### [Übungstext]
Herr Arndt, BMW will bis 2016 mehr als zwei Millionen Fahrzeuge absetzen. Können Sie dieses Volumen mit Ihrem aktuellen Produktionsnetzwerk noch stemmen?
Mit Hilfe der geplanten Kapazitätserweiterungen, unter anderem an unseren Werksstandorten in den USA, in Südafrika und China, werden wir in 2016 bis zu zwei Millionen Einheiten produzieren können. In China haben wir im Werk Dadong die Kapazität bereits auf bis zu 100.000 Einheiten erhöht. In unserem neuen, zweiten Werk in Tiexi läuft gerade die Produktion an, Ende des Jahres wird die Kapazität dort ebenfalls 100.000 Einheiten betragen. Bei Bedarf könnten wir gemeinsam mit unserem Joint-Venture-Partner bis Ende 2013 die Kapazität noch mal um rund 100.000 steigern, so dass wir ab 2014 dann insgesamt 300.000 Einheiten in China fertigen könnten. Gleichzeitig bauen wir unsere Jahreskapazität in Spartanburg (USA) mittelfristig auf 350.000 Fahrzeuge aus und die Fertigung in unserem Werk in Südafrika werden wir von 50.000 auf bis zu 90.000 Einheiten erweitern.
Geht diese Expansion zu Lasten des Standortes Deutschland?
Nein, im Gegenteil: In 2011 haben wir erstmals in der Geschichte unseres Unternehmens mehr als eine Million Fahrzeuge in Deutschland gebaut. Auch 2012 werden wir hier mehr als eine Million Autos fertigen – unter anderem, weil wir von einer weiterhin hohen Nachfrage nach den hier produzierten Einser- und Dreier-Modellen sowie nach den großen Baureihen aus Dingolfing ausgehen. Zugleich wird auch ein deutliches Wachstum im Ausland stattfinden, aber das kommt "on top“ zu der Produktion in Deutschland.
2011 waren Ihre Werke schon zu mehr als 100 Prozent ausgelastet. Welche Zahl erwarten Sie für 2012?

### [Arbeitsauftrag 1]
Suchen Sie aus den Datensätzen jede Zeile heraus, in der die Zeichenfolge „image“ vorkommt, und geben Sie diese Zeilen wieder. Achten Sie dabei auf Groß- und Kleinschreibung.
Die Datensätze stehen in keinem Zusammenhang mit dem Übungstext.

### [Bereitgestellte Daten]
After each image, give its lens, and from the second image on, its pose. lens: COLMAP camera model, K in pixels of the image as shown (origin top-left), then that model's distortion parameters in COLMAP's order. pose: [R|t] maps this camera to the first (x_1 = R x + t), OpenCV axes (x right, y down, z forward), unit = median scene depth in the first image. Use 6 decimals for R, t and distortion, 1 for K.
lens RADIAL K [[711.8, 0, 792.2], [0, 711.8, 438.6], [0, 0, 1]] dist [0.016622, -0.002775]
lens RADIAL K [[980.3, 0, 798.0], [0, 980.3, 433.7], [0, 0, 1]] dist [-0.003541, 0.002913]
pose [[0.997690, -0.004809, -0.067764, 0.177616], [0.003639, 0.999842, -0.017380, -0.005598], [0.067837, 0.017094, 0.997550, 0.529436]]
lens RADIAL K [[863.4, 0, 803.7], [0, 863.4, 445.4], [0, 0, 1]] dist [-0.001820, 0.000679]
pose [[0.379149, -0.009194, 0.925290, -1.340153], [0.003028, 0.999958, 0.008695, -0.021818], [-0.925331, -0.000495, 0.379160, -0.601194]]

---

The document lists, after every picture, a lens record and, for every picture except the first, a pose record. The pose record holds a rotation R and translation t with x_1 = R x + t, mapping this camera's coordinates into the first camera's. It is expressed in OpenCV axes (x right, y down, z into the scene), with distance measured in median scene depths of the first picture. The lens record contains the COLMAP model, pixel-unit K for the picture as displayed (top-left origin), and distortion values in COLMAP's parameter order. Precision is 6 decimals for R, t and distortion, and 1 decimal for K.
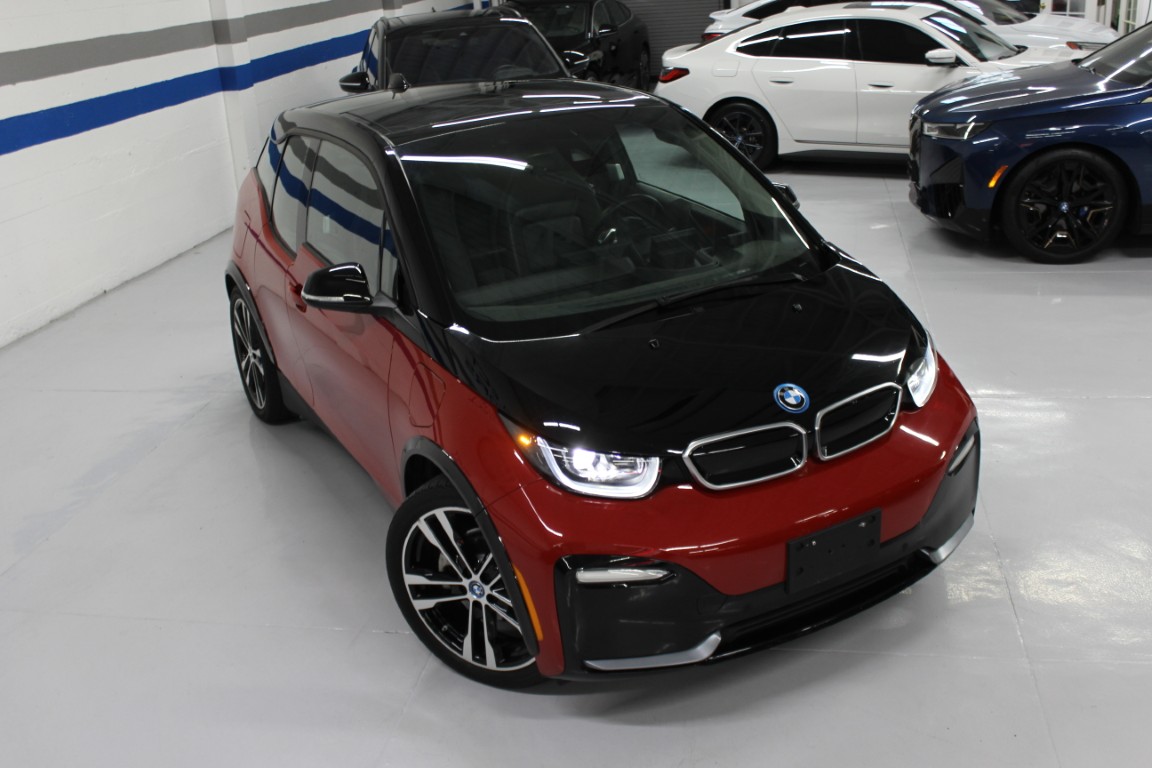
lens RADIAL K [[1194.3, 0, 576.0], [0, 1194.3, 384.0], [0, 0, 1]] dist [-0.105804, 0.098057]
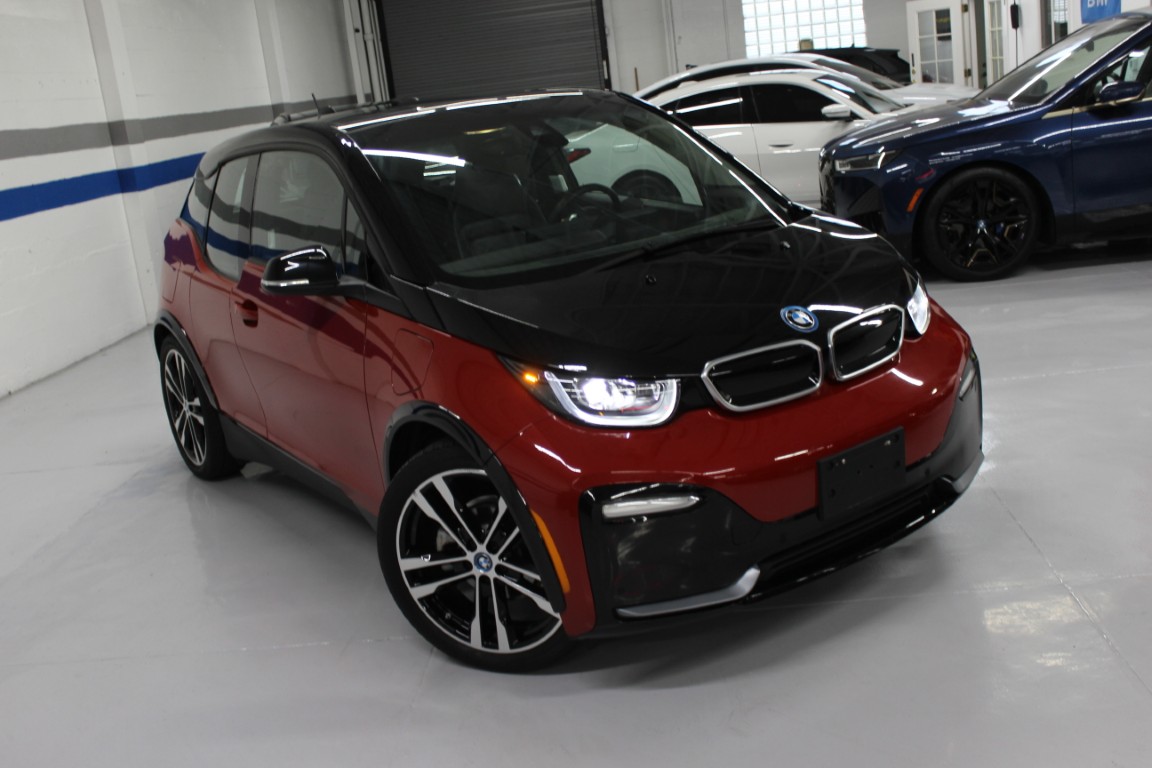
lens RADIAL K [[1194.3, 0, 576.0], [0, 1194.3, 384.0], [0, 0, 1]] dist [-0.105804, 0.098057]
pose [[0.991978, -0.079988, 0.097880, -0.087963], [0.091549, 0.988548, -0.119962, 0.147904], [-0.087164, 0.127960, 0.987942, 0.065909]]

==

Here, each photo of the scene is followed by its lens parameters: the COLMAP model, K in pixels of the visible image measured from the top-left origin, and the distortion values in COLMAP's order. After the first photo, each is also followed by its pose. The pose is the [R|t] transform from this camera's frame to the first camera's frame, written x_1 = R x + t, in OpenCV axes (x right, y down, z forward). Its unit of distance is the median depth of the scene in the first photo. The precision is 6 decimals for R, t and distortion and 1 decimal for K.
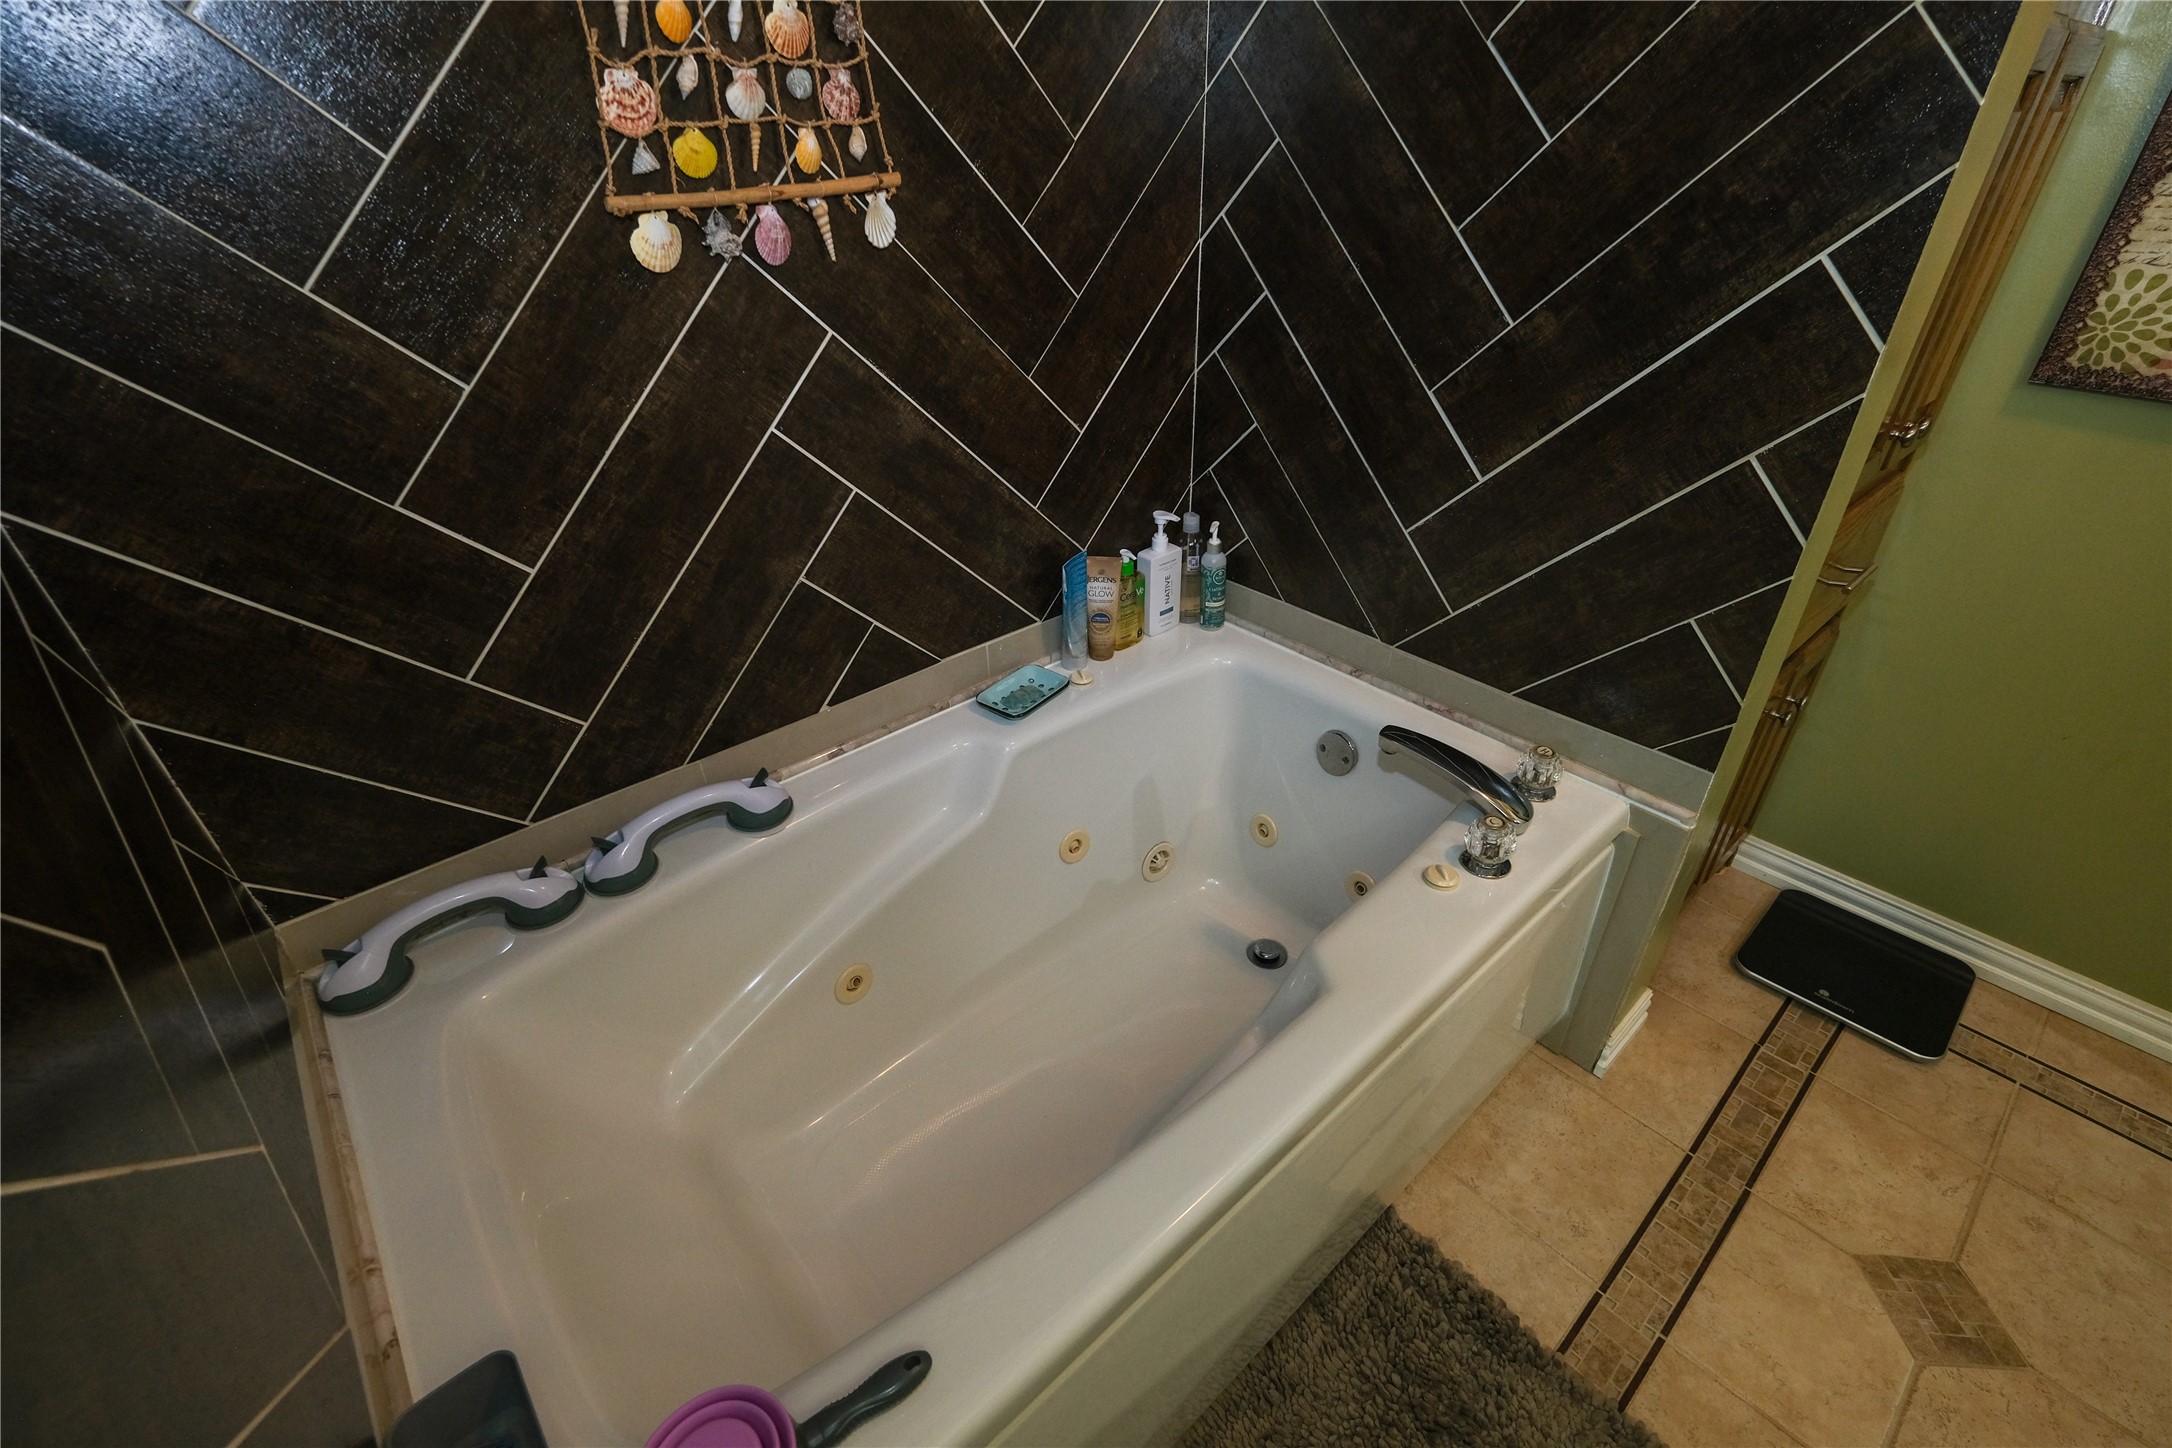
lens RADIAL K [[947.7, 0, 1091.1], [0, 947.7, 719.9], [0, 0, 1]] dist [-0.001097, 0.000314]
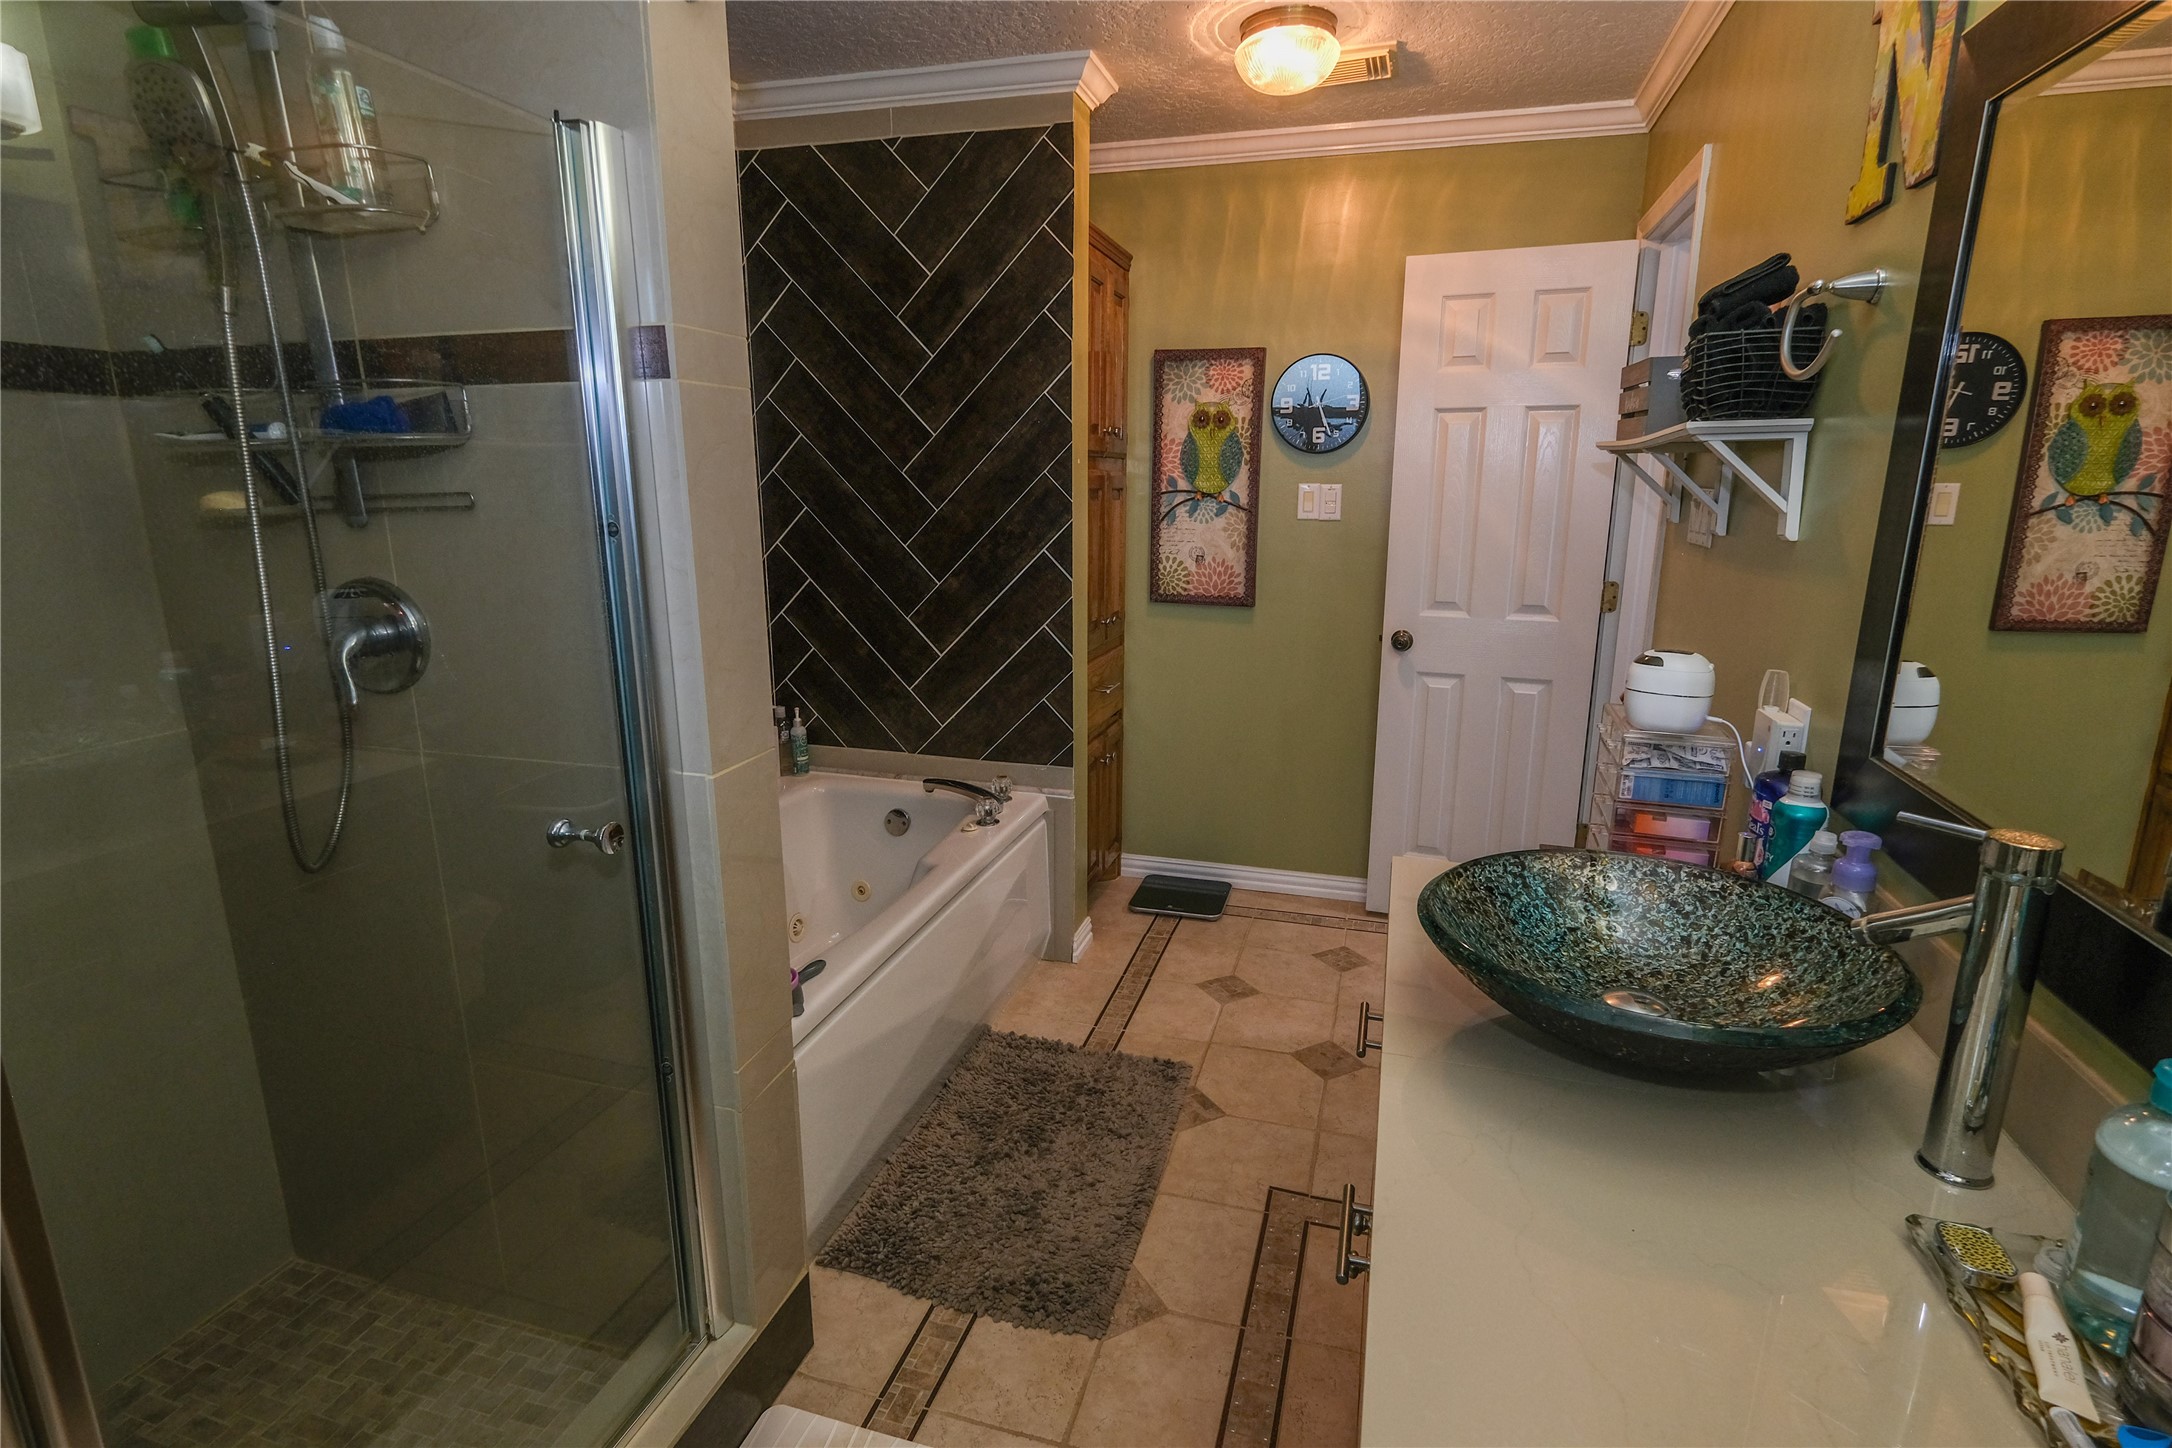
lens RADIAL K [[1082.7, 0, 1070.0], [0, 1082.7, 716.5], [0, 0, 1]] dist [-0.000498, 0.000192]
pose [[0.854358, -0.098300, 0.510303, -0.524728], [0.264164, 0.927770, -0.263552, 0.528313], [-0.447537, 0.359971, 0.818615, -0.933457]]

### [Arbeitsauftrag 2]
Beantworten Sie anhand des Übungstexts die folgenden Fragen:
(a) Auf welche Kapazität wurde das Werk Dadong in China bereits erhöht?
(b) Auf wie viele Fahrzeuge soll die Jahreskapazität in Spartanburg mittelfristig ausgebaut werden?
(c) In welchem Jahr wurden erstmals mehr als eine Million Fahrzeuge des Unternehmens in Deutschland gebaut?

### [Ergebnis 1]
After each image, give its lens, and from the second image on, its pose. lens: COLMAP camera model, K in pixels of the image as shown (origin top-left), then that model's distortion parameters in COLMAP's order. pose: [R|t] maps this camera to the first (x_1 = R x + t), OpenCV axes (x right, y down, z forward), unit = median scene depth in the first image. Use 6 decimals for R, t and distortion, 1 for K.
Here, each photo of the scene is followed by its lens parameters: the COLMAP model, K in pixels of the visible image measured from the top-left origin, and the distortion values in COLMAP's order. After the first photo, each is also followed by its pose. The pose is the [R|t] transform from this camera's frame to the first camera's frame, written x_1 = R x + t, in OpenCV axes (x right, y down, z forward). Its unit of distance is the median depth of the scene in the first photo. The precision is 6 decimals for R, t and distortion and 1 decimal for K.

### [Ergebnis 2]
(a) Die Kapazität im Werk Dadong wurde bereits auf bis zu 100.000 Einheiten erhöht.
(b) Die Jahreskapazität in Spartanburg soll mittelfristig auf 350.000 Fahrzeuge ausgebaut werden.
(c) Erstmals mehr als eine Million Fahrzeuge wurden im Jahr 2011 in Deutschland gebaut.